I have been trying to reduce my consumption of meats in general, but I am half Argentine, so eating grilled meats is in my DNA.
Marinating improves both the flavor and the tenderness of meats, and if you plan sufficiently in advance, marinating overnight is even better.
- 1/2 cup Extra Virgin Organic Olive Oil
- 1/2 cup Soy Sauce
- 1/4 cup Rice Vinegar or Sherry Vinegar
- 1 Shallot
- 1 Clove Garlic
- 1 Large, Hot Jalapeno
- 1/2 Teaspoon Freshly Ground Coarse Black Pepper
- 1 Large Flank Steak
Blend all ingredients except for flank steak in a blender or a food processor until smooth. Place steak into a large ZipLoc bag and pour marinade over, turning to make sure that it is well coated. Seal tightly and place in refrigerator until you are ready to cook.

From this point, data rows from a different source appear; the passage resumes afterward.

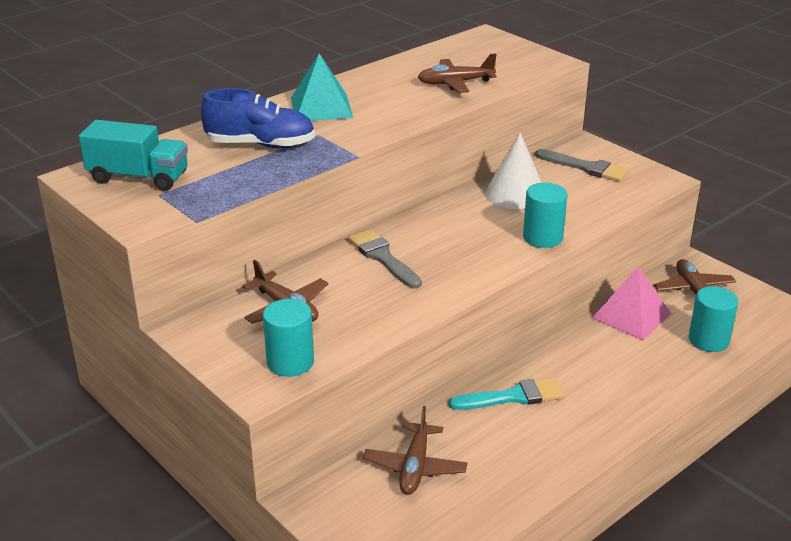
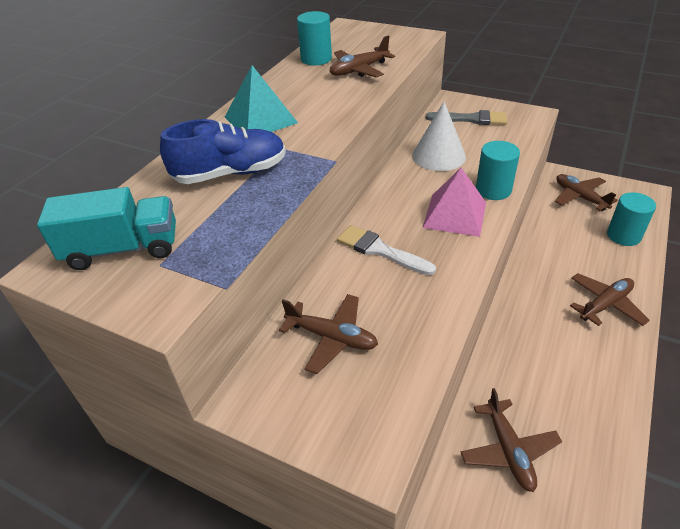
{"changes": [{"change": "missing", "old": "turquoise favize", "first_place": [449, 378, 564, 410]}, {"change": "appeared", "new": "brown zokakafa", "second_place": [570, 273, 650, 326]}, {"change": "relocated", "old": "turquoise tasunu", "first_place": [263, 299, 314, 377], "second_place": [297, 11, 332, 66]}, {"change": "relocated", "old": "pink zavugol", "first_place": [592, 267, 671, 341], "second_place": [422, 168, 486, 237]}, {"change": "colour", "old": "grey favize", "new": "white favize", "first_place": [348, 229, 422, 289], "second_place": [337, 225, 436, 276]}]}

To grill the steak, place over medium-hot coals for 3-4 minutes on each side for medium rare. Allow the steak to rest for 5 minutes before carving.
To carve, place your cutting board in the middle of a baking sheet so that you can capture and serve the juices with the meat. Slice the flank steak in thin slices with a sharp carving knife against the grain of the meat. Serve immediately.